The claimant’s bill of costs sought a total of £22,982.91 including VAT and disbursements, whereas it was the defendant’s case that the costs should be limited to those payable under the fixed costs RTA regime in CPR 45 Section 2, so that no more than £800, plus 20% of the damages calculated at £1,000 and a success fee of 12.5% plus VAT together with a reasonable sum for the disbursements listed in CPR.45.10 (2), would be payable.
The rules state, so far as relevant:
“In this Section –
(a) ‘road traffic accident’ means an accident resulting in bodily injury to any person or damage to property caused by, or arising out of, the use of a motor vehicle on a road or other public place in England and Wales;
(b) ‘motor vehicle’ means a mechanically propelled vehicle intended for use on roads; and
(c) ‘road’ means any highway and any other road to which the public has access and includes bridges over which a road passes.”
It was common ground that the transport vehicle belonging to the defendant was a “motor vehicle” within the meaning of CPR 47.7(4)(b) and that at the date of the accident, it was parked on a “road” within the meaning of sub-section (4)(c).

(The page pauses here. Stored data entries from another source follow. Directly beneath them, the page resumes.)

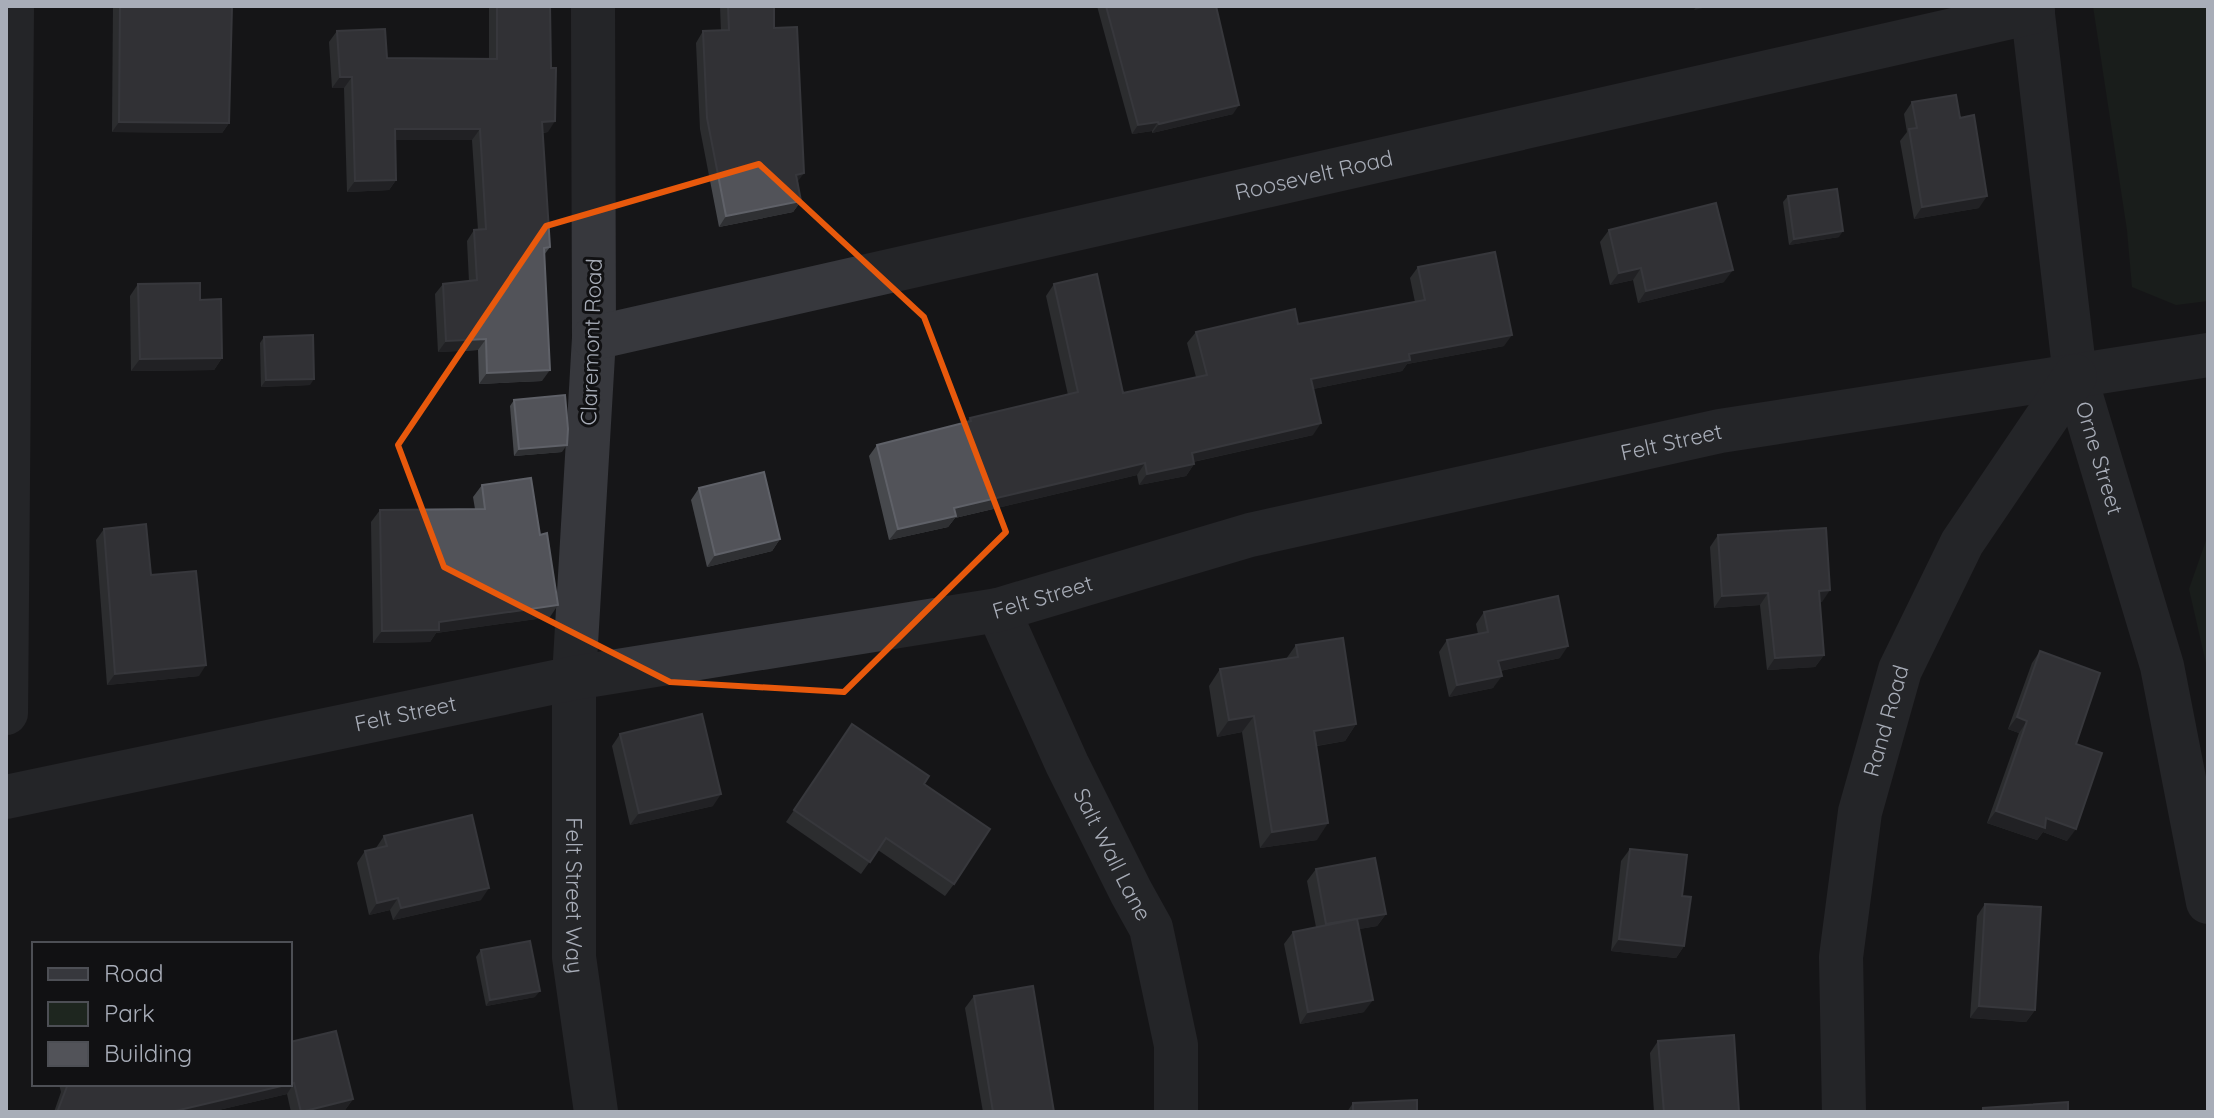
<svg xmlns="http://www.w3.org/2000/svg" width="2214" height="1118" viewBox="0 0 2214 1118" font-family="Quicksand,sans-serif">
<style>
.green{fill:#1e261f}
.lines{fill:none;stroke-linecap:round;stroke-linejoin:round}
.minor{stroke:#37383d;stroke-width:44}
.wall{fill:#47494d}
.shaded-wall{fill:#2f3033}
.building{fill:#525359;stroke:#5f6168;stroke-width:2}
.marked{fill:none;stroke:#e8590c;stroke-width:6;stroke-linejoin:round}
.labels{text-anchor:middle;stroke-width:6;stroke-linejoin:round;paint-order:stroke}
.street-label{font-size:22px;fill:#a8adb8;stroke:#111113}
</style>
<rect width="100%" height="100%" fill="#161618"/>
<g class="green">
<path d="M2093,6H2208V301L2176,305L2132,287L2127,230Z"/>
<path d="M2208,535V672L2189,589Z"/>
</g>
<g class="lines">
<g class="minor">
<path id="s1" d="M593,6L594,338L574,678V957L596,1112"/>
<path id="s2" d="M2032,6L2075,376L2162,666L2208,902"/>
<path id="s3" d="M594,338L2033,12"/>
<path id="s4" d="M998,610L1067,764L1131,892L1151,928L1176,1045V1112"/>
<path d="M6,713L12,6"/>
<path id="s5" d="M6,797L574,678L998,610L1250,535L1720,431L2208,355"/>
<path id="s6" d="M1844,1112L1841,957L1860,812L1900,670L1962,543L2075,376"/>
</g>
</g>
<g class="wall">
<path d="M113,6H232L229,123L222,133L112,132Z"/>
<path d="M489,6H550L548,132L543,133L550,247L544,255L542,381L479,384L478,350L438,352L435,294L443,284L469,281L467,241L474,230H478L472,140H395L396,180L389,190L347,192L344,88H332L329,42L337,31L387,58L489,59Z"/>
<path d="M720,6H774V28L801,201L793,212L719,227L700,129L696,43L703,31H721Z"/>
<path d="M1097,6H1216L1233,114L1152,133V131L1132,134Z"/>
<path d="M1912,102L1960,118L1979,208L1914,219L1900,141L1907,132L1904,114Z"/>
<path d="M1788,196L1839,237L1789,245L1783,202Z"/>
<path d="M1609,230L1724,282L1638,303L1633,280L1610,285L1600,242Z"/>
<path d="M1418,267L1504,346L1407,364L1402,371L1313,389V435L1193,462L1194,464L1186,476L1139,485L1137,475L955,518L948,527L889,540L869,456L877,445L967,422L970,418L1068,395L1046,296L1054,284L1123,393L1196,377L1187,343L1196,332L1298,324L1415,302L1410,278Z"/>
<path d="M138,284L222,358L214,370L131,371L130,296Z"/>
<path d="M264,337L310,385L261,387L260,343Z"/>
<path d="M514,400L562,452L514,456L510,406Z"/>
<path d="M482,485L550,617L436,633L430,642L373,643L371,522L380,510L475,509L473,497Z"/>
<path d="M699,488L780,539L772,551L707,567L691,500Z"/>
<path d="M104,529L151,575L199,676L107,685L96,540Z"/>
<path d="M1718,535L1822,602H1820L1824,655L1815,667L1767,670L1760,605L1714,608L1710,547Z"/>
<path d="M1484,612L1560,658L1500,671L1493,688L1449,697L1439,652L1447,640L1478,634L1476,624Z"/>
<path d="M1296,645L1356,724L1345,741L1317,746V840L1260,848L1242,732L1217,737L1209,686L1220,669L1286,659Z"/>
<path d="M2040,651L2076,744L2067,841L2043,832L2037,840L1987,823L2019,733L2008,729L2032,663Z"/>
<path d="M852,724L924,784L954,884L945,896L878,850L861,874L786,822Z"/>
<path d="M620,734L713,806L630,825L612,746Z"/>
<path d="M384,836L481,900L393,920L390,910L369,915L357,863L365,851L376,849V848Z"/>
<path d="M1630,849L1682,896L1684,946L1676,958L1611,951L1621,861Z"/>
<path d="M1316,869L1386,914L1377,926L1359,929L1364,1012L1300,1024L1284,944L1293,932L1316,927L1307,881Z"/>
<path d="M1985,904L2035,1010L2026,1022L1970,1018L1977,916Z"/>
<path d="M481,950L535,997L486,1006L476,957Z"/>
<path d="M974,996L1054,1112H983L965,1008Z"/>
<path d="M1658,1041L1739,1112H1654L1650,1053Z"/>
<path d="M290,1042L353,1099L345,1110L337,1112H291L287,1094L210,1112H54L61,1092L59,1084H290Z"/>
<path d="M1353,1103L1417,1112H1347Z"/>
</g>
<g class="shaded-wall">
<path d="M1697,6H1711L1694,10Z"/>
<path d="M340,77H352L344,88H332Z"/>
<path d="M1239,105L1233,114L1152,133L1159,124Z"/>
<path d="M555,121L548,132L535,133L542,122Z"/>
<path d="M119,122L229,123L222,133L112,132Z"/>
<path d="M1158,122L1152,131L1132,134L1138,125Z"/>
<path d="M395,129H480L472,140H387Z"/>
<path d="M804,173L796,184V175Z"/>
<path d="M396,180L389,190L347,192L355,181Z"/>
<path d="M1987,196L1979,208L1914,219L1922,207Z"/>
<path d="M801,201L793,212L719,227L726,216Z"/>
<path d="M1843,231L1839,237L1789,245L1794,239Z"/>
<path d="M1641,268L1633,280L1610,285L1619,273Z"/>
<path d="M1733,270L1724,282L1638,303L1646,291Z"/>
<path d="M1512,335L1504,346L1407,364L1402,371L1303,391L1311,379L1409,354Z"/>
<path d="M486,339L478,350L438,352L446,341Z"/>
<path d="M222,358L214,370L131,371L140,359Z"/>
<path d="M550,370L542,381L479,384L487,373Z"/>
<path d="M314,379L310,385L261,387L266,380Z"/>
<path d="M1321,423L1313,435L1183,464L1192,453Z"/>
<path d="M567,445L562,452L514,456L519,449Z"/>
<path d="M1145,463L1137,475L955,518L948,527L889,540L898,529L954,508Z"/>
<path d="M1194,464L1186,476L1139,485L1147,474Z"/>
<path d="M780,539L772,551L707,567L715,555Z"/>
<path d="M1830,590L1822,602L1810,603L1819,591Z"/>
<path d="M1768,593L1760,605L1714,608L1722,596Z"/>
<path d="M558,605L550,617L436,633L430,642L373,643L382,631Z"/>
<path d="M1568,646L1560,658L1490,673L1498,661Z"/>
<path d="M1824,655L1815,667L1767,670L1775,658Z"/>
<path d="M206,665L199,676L107,685L115,674Z"/>
<path d="M1502,676L1493,688L1449,697L1457,685Z"/>
<path d="M1254,716L1242,732L1217,737L1229,720Z"/>
<path d="M2017,717L2027,721L2019,733L2008,729Z"/>
<path d="M1356,724L1345,741L1303,748L1314,731Z"/>
<path d="M721,794L713,806L630,825L639,813Z"/>
<path d="M1996,811L2046,818L2076,829L2067,841L2043,832L2037,840L1987,823Z"/>
<path d="M1328,823L1317,840L1260,848L1272,832Z"/>
<path d="M489,888L481,900L393,920L401,908Z"/>
<path d="M398,898L390,910L369,915L377,903Z"/>
<path d="M1386,914L1377,926L1318,936L1326,924Z"/>
<path d="M1619,939L1684,946L1676,958L1611,951Z"/>
<path d="M540,991L535,997L486,1006L490,1000Z"/>
<path d="M1373,1000L1364,1012L1300,1024L1308,1012Z"/>
<path d="M1979,1006L2035,1010L2026,1022L1970,1018Z"/>
<path d="M294,1083L287,1094L210,1112H171Z"/>
<path d="M353,1099L345,1110L337,1112H301Z"/>
</g>
<g class="building">
<path d="M120,6H232L229,123L119,122Z"/>
<path d="M497,6H550L551,68H556L555,121L542,122L550,247L544,248L550,370L487,373L486,339L446,341L443,284L477,280L474,230L486,229L480,129H395L396,180L355,181L352,77H340L337,31L385,29L387,58L497,59Z"/>
<path d="M728,6H774V28L797,27L804,173L796,175L801,201L726,216L707,118L703,31L729,30Z"/>
<path d="M1106,6H1216L1239,105L1159,124L1158,122L1138,125Z"/>
<path d="M1956,95L1960,118L1974,115L1987,196L1922,207L1909,129L1917,128L1912,102Z"/>
<path d="M1837,189L1843,231L1794,239L1788,196Z"/>
<path d="M1716,203L1733,270L1646,291L1641,268L1619,273L1609,230Z"/>
<path d="M1495,252L1512,335L1409,354L1410,360L1311,379L1321,423L1192,453L1194,464L1147,474L1145,463L954,508L956,516L898,529L877,445L971,421L970,418L1078,392L1054,284L1097,274L1123,393L1207,375L1196,332L1295,309L1298,324L1425,300L1418,267Z"/>
<path d="M200,283V300L221,299L222,358L140,359L138,284Z"/>
<path d="M313,335L314,379L266,380L264,337Z"/>
<path d="M565,395L568,429L567,445L519,449L514,400Z"/>
<path d="M764,472L780,539L715,555L699,488Z"/>
<path d="M531,478L540,535L547,533L558,605L439,622V630L382,631L380,510L485,509L482,485Z"/>
<path d="M146,524L151,575L196,571L206,665L115,674L104,529Z"/>
<path d="M1826,528L1830,590L1819,591L1824,655L1775,658L1768,593L1722,596L1718,535Z"/>
<path d="M1558,596L1568,646L1498,661L1502,676L1457,685L1447,640L1488,632L1484,612Z"/>
<path d="M1343,638L1356,724L1314,731L1328,823L1272,832L1254,716L1229,720L1220,669L1298,657L1296,645Z"/>
<path d="M2040,651L2100,673L2076,744L2102,753L2076,829L2046,818L2045,828L1996,811L2027,721L2017,717Z"/>
<path d="M702,714L721,794L639,813L620,734Z"/>
<path d="M852,724L929,776L924,784L990,829L954,884L886,838L870,862L794,810Z"/>
<path d="M472,815L489,888L401,908L398,898L377,903L365,851L387,846L384,836Z"/>
<path d="M1630,849L1687,855L1682,896L1691,897L1684,946L1619,939Z"/>
<path d="M1375,858L1386,914L1326,924L1316,869Z"/>
<path d="M1985,904L2041,907L2035,1010L1979,1006Z"/>
<path d="M1357,919L1373,1000L1308,1012L1293,932Z"/>
<path d="M530,941L540,991L490,1000L481,950Z"/>
<path d="M1033,986L1054,1112H993L974,996Z"/>
<path d="M336,1031L353,1099L301,1112L294,1083L171,1112H61L58,1110L68,1084H290V1042Z"/>
<path d="M1734,1035L1739,1112H1664L1658,1041Z"/>
<path d="M1417,1100V1112H1353V1103Z"/>
<path d="M2068,1102V1112H1983V1108Z"/>
</g>
<path d="M0 0H2214V1118H0ZM759,164L924,317L1006,532L844,692L670,682L444,567L398,445L546,226Z" fill="#161618" fill-opacity=".55" fill-rule="evenodd"/>
<path class="marked" d="M759,164L924,317L1006,532L844,692L670,682L444,567L398,445L546,226Z"/>
<g class="labels">
<g class="street-label">
<text dy="8" stroke="none"><textPath href="#s3" startOffset="738">Roosevelt Road</textPath></text>
<text transform="translate(591 342) rotate(-88)" y="8">Claremont Road</text>
<text dy="8" stroke="none"><textPath href="#s5" startOffset="1704">Felt Street</textPath></text>
<text dy="8" stroke="none"><textPath href="#s2" startOffset="458">Orne Street</textPath></text>
<text dy="8" stroke="none"><textPath href="#s5" startOffset="1056">Felt Street</textPath></text>
<text dy="8" stroke="none"><textPath href="#s5" startOffset="408">Felt Street</textPath></text>
<text dy="8" stroke="none"><textPath href="#s6" startOffset="396">Rand Road</textPath></text>
<text dy="8" stroke="none"><textPath href="#s4" startOffset="270">Salt Wall Lane</textPath></text>
<text dy="8" stroke="none"><textPath href="#s1" startOffset="890">Felt Street Way</textPath></text>
</g>
</g>
<rect width="2214" height="1118" fill="none" stroke="#a8adb8" stroke-width="16"/>
<rect x="32" y="942" width="260" height="144" fill="#111113" stroke="#4d4f55" stroke-width="2"/>
<rect x="48" y="968" width="40" height="12" fill="#37383d" stroke="#4d4f55" stroke-width="2"/>
<text x="104" y="982" font-size="24" fill="#a8adb8">Road</text>
<rect x="48" y="1002" width="40" height="24" fill="#1e261f" stroke="#4d4f55" stroke-width="2"/>
<text x="104" y="1022" font-size="24" fill="#a8adb8">Park</text>
<rect x="48" y="1042" width="40" height="24" fill="#525359" stroke="#4d4f55" stroke-width="2"/>
<text x="104" y="1062" font-size="24" fill="#a8adb8">Building</text>
</svg>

Following the Court of Appeal’s reasoning in Dunthorne v Bentley & Hume (Administrators of the Estate of Diane Elizabeth Bentley) and Cornhill Insurance Plc  P.I.Q.R. 323, the Master concluded:
“Whilst I accept in layman’s terms that it might appear to defy logic were I to find on the facts of this case, that a road traffic accident could have taken place when, at the moment of injury, (1) Mrs Schneider was not the owner of the vehicle, (2) she was not inside the vehicle, (3) she was not the driver of the vehicle, (4) the vehicle was not in motion and (5) the vehicle was not in collision with Mrs Schneider or another vehicle, it is clear from Dunthorne that for a road traffic accident to occur, the tortfeasor’s vehicle does not need to be moving, nor must it be involved in a collision. On the contrary, in Dunthorne the Court of Appeal held that a road traffic accident had occurred through Mrs Bentley’s use of the car, even though at the moment of injury, it was stationary, undriveable and she was moving away from it. It follows that simply because the mini-bus had not commenced its journey, nor had it collided with another vehicle or pedestrian, that no road traffic accident could have taken place*. As was the case in Betty Green, I consider that use of the minibus occurred when Mrs Schneider placed her foot on the floor and her hands on the holding contact points, one such point being a handle. From that moment, she was engaged in an act or mode of “using” the vehicle and contrary to Mr James’ submission, in my judgment, what Mrs Schneider was not doing was simply putting herself into a position so that she could use it and that that use would not start until she was safely in her seat and the mini-bus had set off. Far from being a “causal concomitant”, in my judgment, her injury arose out of her use of the contact points and vehicle floor which were causal to the injury Mrs Schneider suffered.”
[*I think this should read: “It does not follow that…”]
The claim was therefore deemed to be an RTA under the rules. As the claim settled for £5,000, the costs fell within the fixed recoverable costs regime in CPR rule 45 and were limited accordingly.